__Exercise prompt__
Write out each record below exactly, but not the pictures.

__Given data__

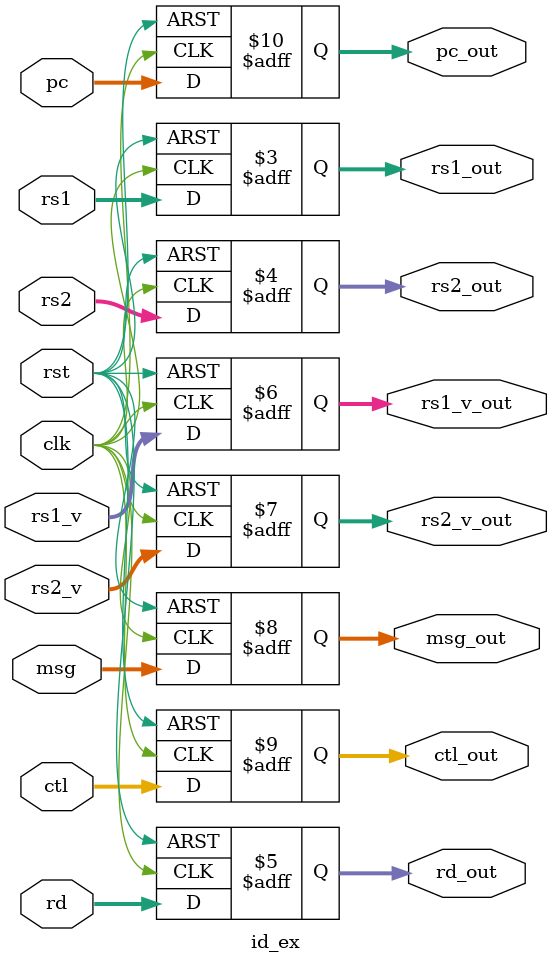
<source format=v>
module id_ex(
    input clk,
    input rst,
    input [4:0] rs1,
    input [4:0] rs2,
    input [4:0] rd,
    input [31:0] rs1_v,
    input [31:0] rs2_v,
    input [3:0] msg,
    input [4:0] ctl,
    input [31:0] pc,
    output reg [4:0] rs1_out,
    output reg [4:0] rs2_out,
    output reg [4:0] rd_out,
    output reg [31:0] rs1_v_out,
    output reg [31:0] rs2_v_out,
    output reg [3:0] msg_out,
    output reg [4:0] ctl_out,
    output reg [31:0] pc_out
);


always @(posedge clk or negedge rst) begin
    if(!rst) begin
        rs1_out <= 4'd0;
        rs2_out <= 4'd0;
        rd_out  <= 4'd0;
        rs1_v_out <= 32'd0;
        rs2_v_out <= 32'd0;
        msg_out <= 4'd0;
        ctl_out <= 5'd0;
        pc_out <= 32'd0;
    end else begin
        rs1_out <= rs1;
        rs2_out <= rs2;
        rd_out  <= rd;
        rs1_v_out <= rs1_v;
        rs2_v_out <= rs2_v;
        msg_out <= msg;
        ctl_out <= ctl;
        pc_out <= pc;
    end
end


endmodule

</source>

__Answer below__
<source format=v>
module id_ex(
    input clk,
    input rst,
    input [4:0] rs1,
    input [4:0] rs2,
    input [4:0] rd,
    input [31:0] rs1_v,
    input [31:0] rs2_v,
    input [3:0] msg,
    input [4:0] ctl,
    input [31:0] pc,
    output reg [4:0] rs1_out,
    output reg [4:0] rs2_out,
    output reg [4:0] rd_out,
    output reg [31:0] rs1_v_out,
    output reg [31:0] rs2_v_out,
    output reg [3:0] msg_out,
    output reg [4:0] ctl_out,
    output reg [31:0] pc_out
);


always @(posedge clk or negedge rst) begin
    if(!rst) begin
        rs1_out <= 4'd0;
        rs2_out <= 4'd0;
        rd_out  <= 4'd0;
        rs1_v_out <= 32'd0;
        rs2_v_out <= 32'd0;
        msg_out <= 4'd0;
        ctl_out <= 5'd0;
        pc_out <= 32'd0;
    end else begin
        rs1_out <= rs1;
        rs2_out <= rs2;
        rd_out  <= rd;
        rs1_v_out <= rs1_v;
        rs2_v_out <= rs2_v;
        msg_out <= msg;
        ctl_out <= ctl;
        pc_out <= pc;
    end
end


endmodule

</source>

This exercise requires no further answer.